Your answer should contain only the lines from the top of the data below down through the one with "24 feb 2025", transcribed exactly and without pictures; please include nothing more.

= Beginning of Section =

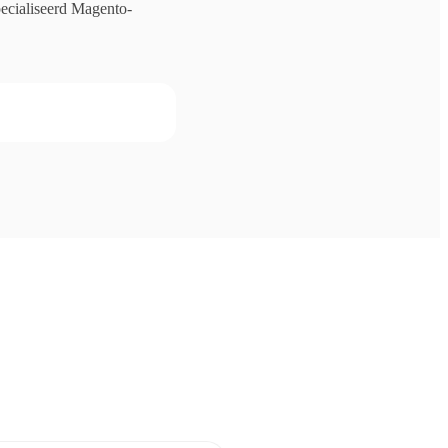
pecialiseerd Magento-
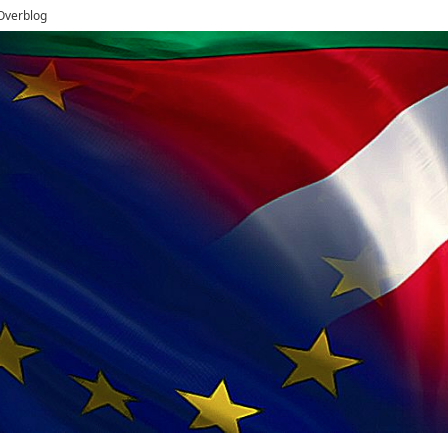
 Overblog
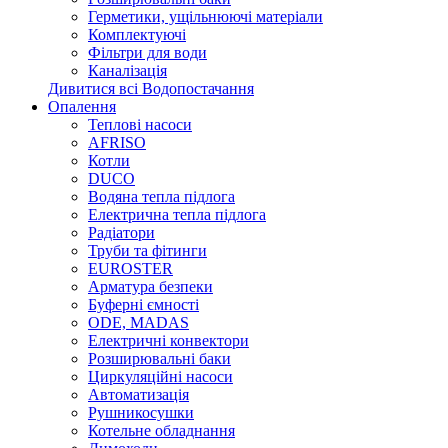
Герметики, ущільнюючі матеріали
Комплектуючі
Фільтри для води
Каналізація
Дивитися всі Водопостачання
Опалення
Теплові насоси
AFRISO
Котли
DUCO
Водяна тепла підлога
Електрична тепла підлога
Радіатори
Труби та фітинги
EUROSTER
Арматура безпеки
Буферні ємності
ODE, MADAS
Електричні конвектори
Розширювальні баки
Циркуляційні насоси
Автоматизація
Рушникосушки
Котельне обладнання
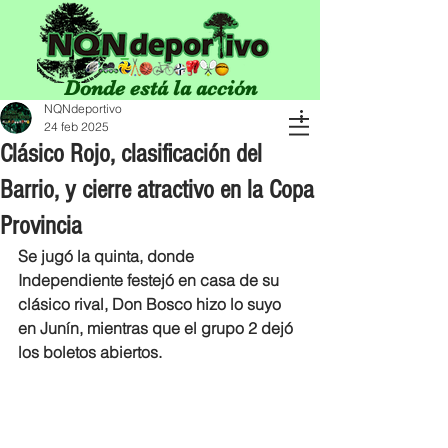
Donde está la acción
NQNdeportivo
24 feb 2025
Clásico Rojo, clasificación del
Barrio, y cierre atractivo en la Copa
Provincia
Se jugó la quinta, donde 
Independiente festejó en casa de su 
clásico rival, Don Bosco hizo lo suyo 
en Junín, mientras que el grupo 2 dejó 
los boletos abiertos.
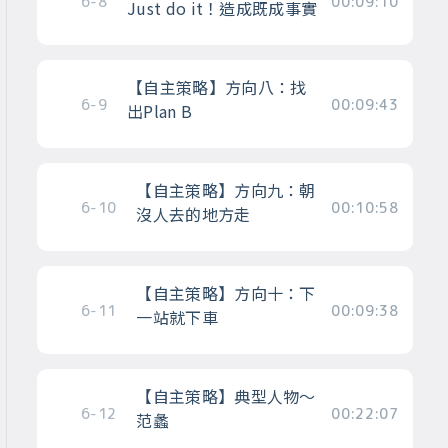
6-8
00:09:10
Just do it！造成既成事實
【自主策略】方向八：找
6-9
00:09:43
出Plan B
【自主策略】方向九：朝
6-10
00:10:58
沒人去的地方走
【自主策略】方向十：下
6-11
00:09:38
一站就下車
【自主策略】典型人物～
6-12
00:22:07
范蠡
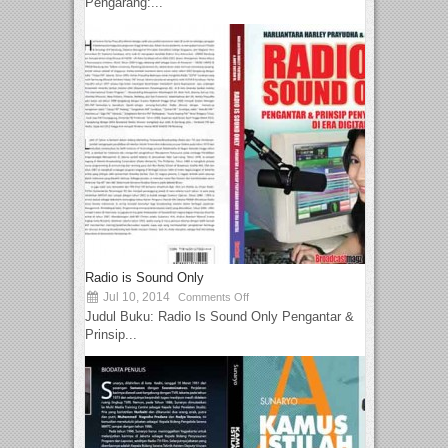
Pengarang:...
Radio is Sound Only
Jul 10, 2014
Comments Off
Judul Buku: Radio Is Sound Only Pengantar &
Prinsip...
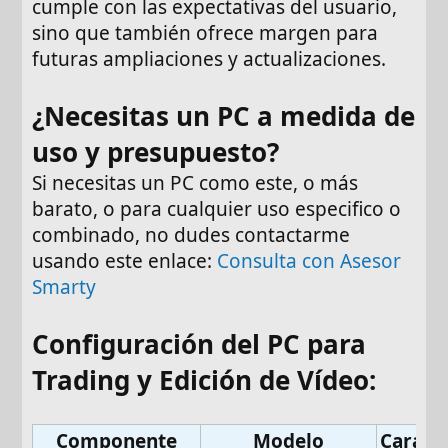
cumple con las expectativas del usuario,
sino que también ofrece margen para
futuras ampliaciones y actualizaciones.
¿Necesitas un PC a medida de
uso y presupuesto?
Si necesitas un PC como este, o más
barato, o para cualquier uso especifico o
combinado, no dudes contactarme
usando este enlace:
Consulta con Asesor
Smarty
Configuración del PC para
Trading y Edición de Vídeo:
Componente
Modelo
Caracte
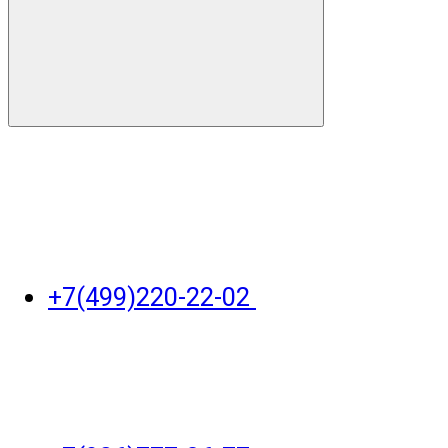
+7(499)220-22-02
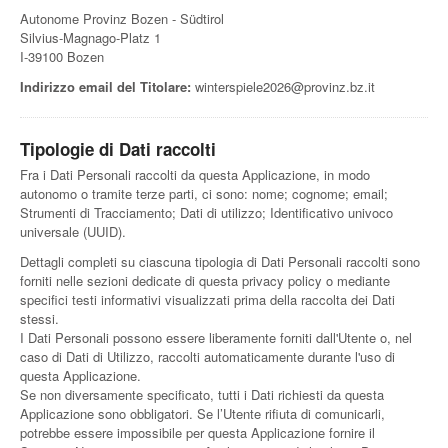
Autonome Provinz Bozen - Südtirol
Silvius-Magnago-Platz 1
I-39100 Bozen
Indirizzo email del Titolare:
winterspiele2026@provinz.bz.it
Tipologie di Dati raccolti
Fra i Dati Personali raccolti da questa Applicazione, in modo
autonomo o tramite terze parti, ci sono: nome; cognome; email;
Strumenti di Tracciamento; Dati di utilizzo; Identificativo univoco
universale (UUID).
Dettagli completi su ciascuna tipologia di Dati Personali raccolti sono
forniti nelle sezioni dedicate di questa privacy policy o mediante
specifici testi informativi visualizzati prima della raccolta dei Dati
stessi.
I Dati Personali possono essere liberamente forniti dall'Utente o, nel
caso di Dati di Utilizzo, raccolti automaticamente durante l'uso di
questa Applicazione.
Se non diversamente specificato, tutti i Dati richiesti da questa
Applicazione sono obbligatori. Se l’Utente rifiuta di comunicarli,
potrebbe essere impossibile per questa Applicazione fornire il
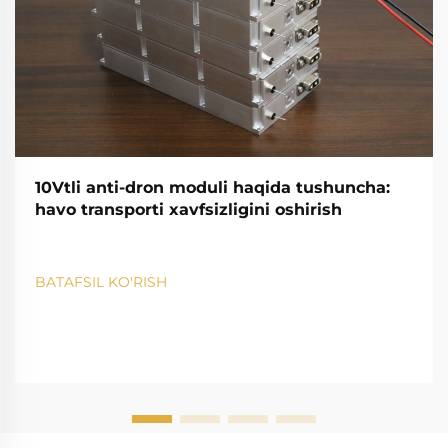
10Vtli anti-dron moduli haqida tushuncha:
havo transporti xavfsizligini oshirish
BATAFSIL KO'RISH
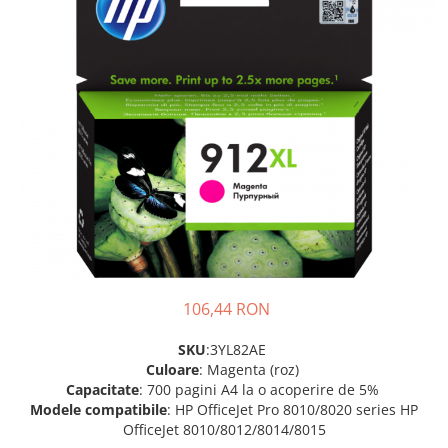
Plottere
Consumabile imprimanta
Tonere
Drum unit
Capete imprimare
Cartuse inkjet si cerneala
Hartie
Ribbon
Developer
Consumabile imprimanta
106,44 RON
compatibile
Tonere compatibile
SKU
:3YL82AE
Culoare
: Magenta (roz)
Cartuse compatibile
Capacitate
: 700 pagini A4 la o acoperire de 5%
Drum unit compatibile
Modele
compatibile
: HP OfficeJet Pro 8010/8020 series HP
OfficeJet 8010/8012/8014/8015
Printare 3D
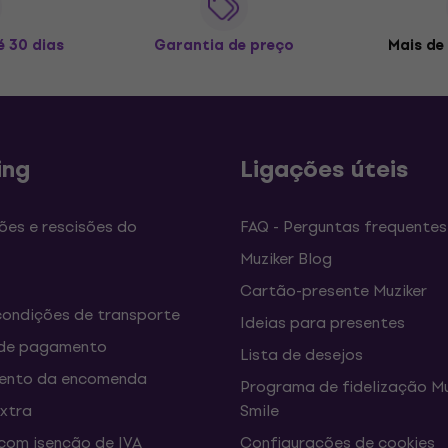
é 30 dias
Garantia de preço
Mais de 
ing
Ligações úteis
es e rescisões do
FAQ - Perguntas frequentes
Muziker Blog
Cartão-presente Muziker
condições de transporte
Ideias para presentes
de pagamento
Lista de desejos
ento da encomenda
Programa de fidelização Mu
extra
Smile
om isenção de IVA
Configurações de cookies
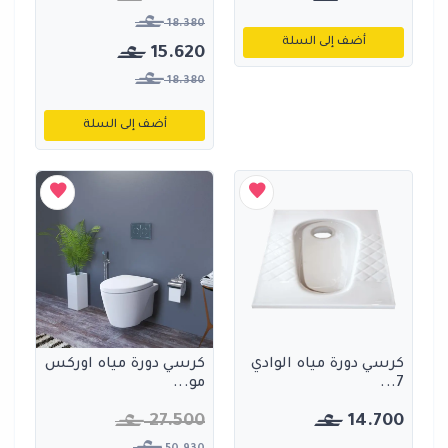
18.380
أضف إلى السلة
15.620
18.380
أضف إلى السلة
كرسي دورة مياه الوادي
كرسي دورة مياه اوركس
7...
مو...
27.500
14.700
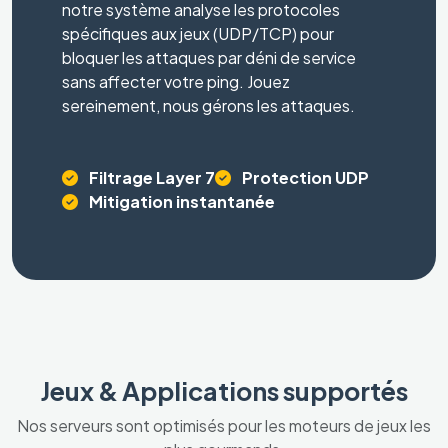
notre système analyse les protocoles
spécifiques aux jeux (UDP/TCP) pour
bloquer les attaques par déni de service
sans affecter votre ping. Jouez
sereinement, nous gérons les attaques.
Filtrage Layer 7
Protection UDP
Mitigation instantanée
Jeux & Applications supportés
Nos serveurs sont optimisés pour les moteurs de jeux les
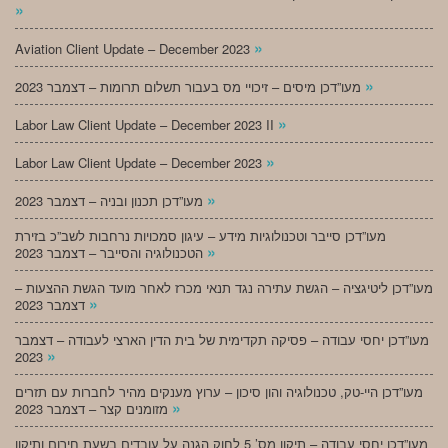
»
»
Aviation Client Update – December 2023
»
מעו”דכן מיסים – זיכויי מס בעבור תשלום תרומות – דצמבר 2023
»
Labor Law Client Update – December 2023 II
»
Labor Law Client Update – December 2023
»
מעו”דכן תכנון ובניה – דצמבר 2023
מעו”דכן סייבר וטכנולוגיות מידע – עיגון סמכויות נרחבות לשב”כ בזירת
»
הטכנולוגיה והסייבר – דצמבר 2023
מעו”דכן ליטיגציה – הגשת עתירה נגד תנאי מכרז לאחר מועד הגשת ההצעות –
»
דצמבר 2023
מעו”דכן יחסי עבודה – פסיקה תקדימית של בית הדין הארצי לעבודה – דצמבר
»
2023
מעו”דכן היי-טק, טכנולוגיה והון סיכון – ערוץ מענקים מהיר לחברות עם תזרים
»
מזומנים קצר – דצמבר 2023
מעו”דכן יחסי עבודה – תיקון מס’ 5 לחוק הגנה על עובדים בשעת חירום ותיקון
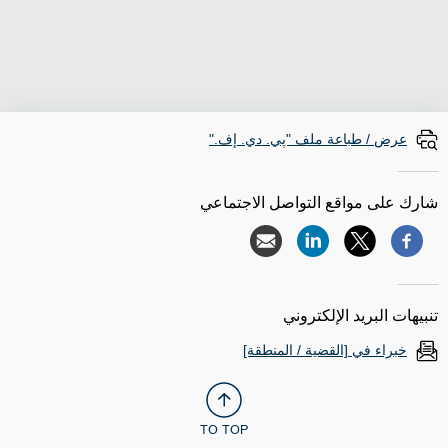
عرض / طباعة ملف "پي. دي. إف."
شارك على مواقع التواصل الاجتماعي
تنبيهات البريد الإلكتروني
خبراء في [القضية / المنطقة]
TO TOP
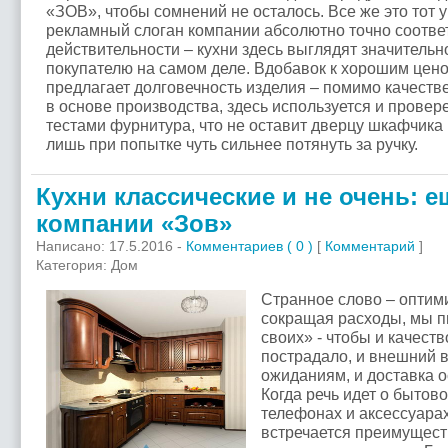
«ЗОВ», чтобы сомнений не осталось. Все же это тот 
рекламный слоган компании абсолютно точно соотве
действительности – кухни здесь выглядят значительн
покупателю на самом деле. Вдобавок к хорошим це
предлагает долговечность изделия – помимо качест
в основе производства, здесь используется и прове
тестами фурнитура, что не оставит дверцу шкафчика 
лишь при попытке чуть сильнее потянуть за ручку.
Кухни классические и не очень: е
компании «Зов»
Написано: 17.5.2016 -
Комментариев ( 0 )
[
Комментарий
]
Категория: Дом
Странное слово – оптими
сокращая расходы, мы п
своих» - чтобы и качест
пострадало, и внешний 
ожиданиям, и доставка о
Когда речь идет о бытов
телефонах и аксессуарах
встречается преимущест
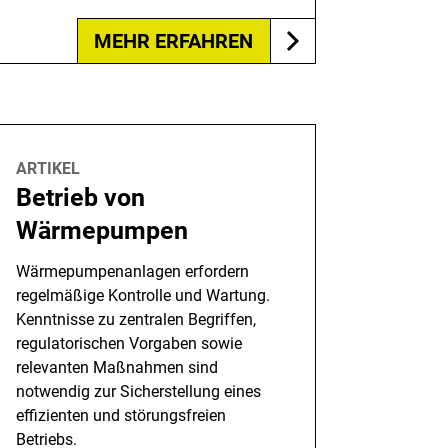
MEHR ERFAHREN
ARTIKEL
Betrieb von
Wärmepumpen
Wärmepumpenanlagen erfordern
regelmäßige Kontrolle und Wartung.
Kenntnisse zu zentralen Begriffen,
regulatorischen Vorgaben sowie
relevanten Maßnahmen sind
notwendig zur Sicherstellung eines
effizienten und störungsfreien
Betriebs.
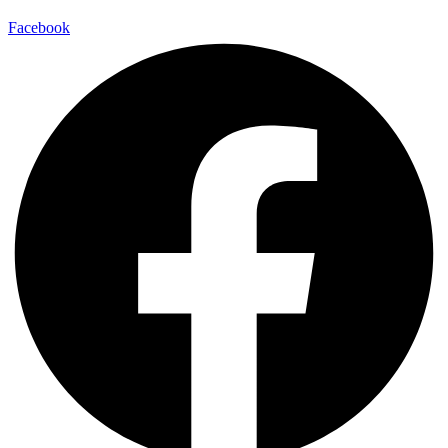
Facebook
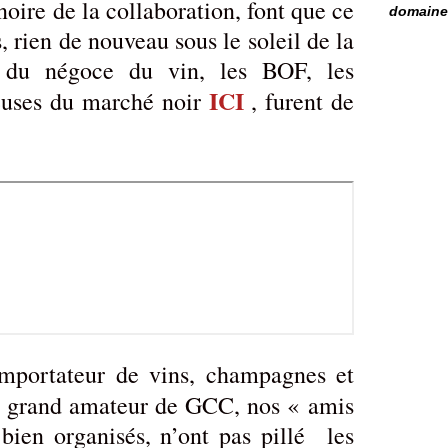
noire de la collaboration, font que ce
domaine 
, rien de nouveau sous le soleil de la
é du négoce du vin, les BOF, les
ICI
veuses du marché noir
, furent de
mportateur de vins, champagnes et
 grand amateur de GCC, nos « amis
bien organisés, n’ont pas pillé les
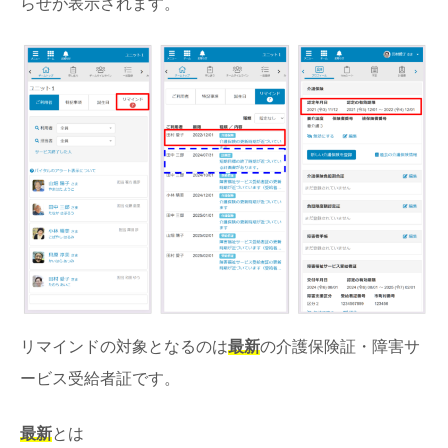
らせが表示されます。
リマインドの対象となるのは
最新
の介護保険証・障害サ
ービス受給者証です。
最新
とは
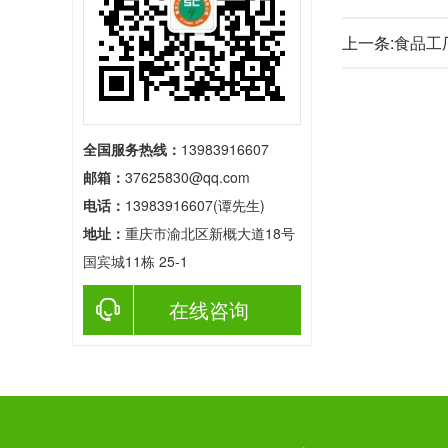
上一条:
食品工
全国服务热线：
13983916607
邮箱：
37625830@qq.com
电话：
13983916607(谭先生)
地址：
重庆市渝北区新概大道18号
国宾城11栋 25-1
在线咨询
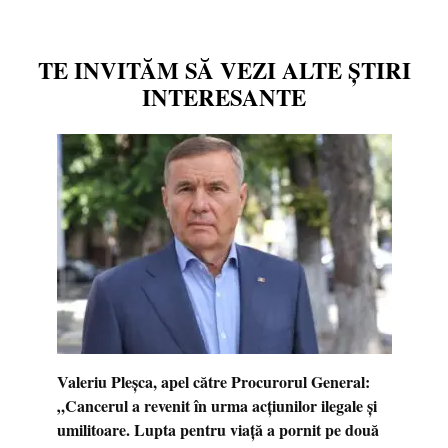
TE INVITĂM SĂ VEZI ALTE ȘTIRI
INTERESANTE
Valeriu Pleșca, apel către Procurorul General:
„Cancerul a revenit în urma acțiunilor ilegale și
umilitoare. Lupta pentru viață a pornit pe două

= End of Section =

**Task output:**
pecialiseerd Magento-
 Overblog
Герметики, ущільнюючі матеріали
Комплектуючі
Фільтри для води
Каналізація
Дивитися всі Водопостачання
Опалення
Теплові насоси
AFRISO
Котли
DUCO
Водяна тепла підлога
Електрична тепла підлога
Радіатори
Труби та фітинги
EUROSTER
Арматура безпеки
Буферні ємності
ODE, MADAS
Електричні конвектори
Розширювальні баки
Циркуляційні насоси
Автоматизація
Рушникосушки
Котельне обладнання
Donde está la acción
NQNdeportivo
24 feb 2025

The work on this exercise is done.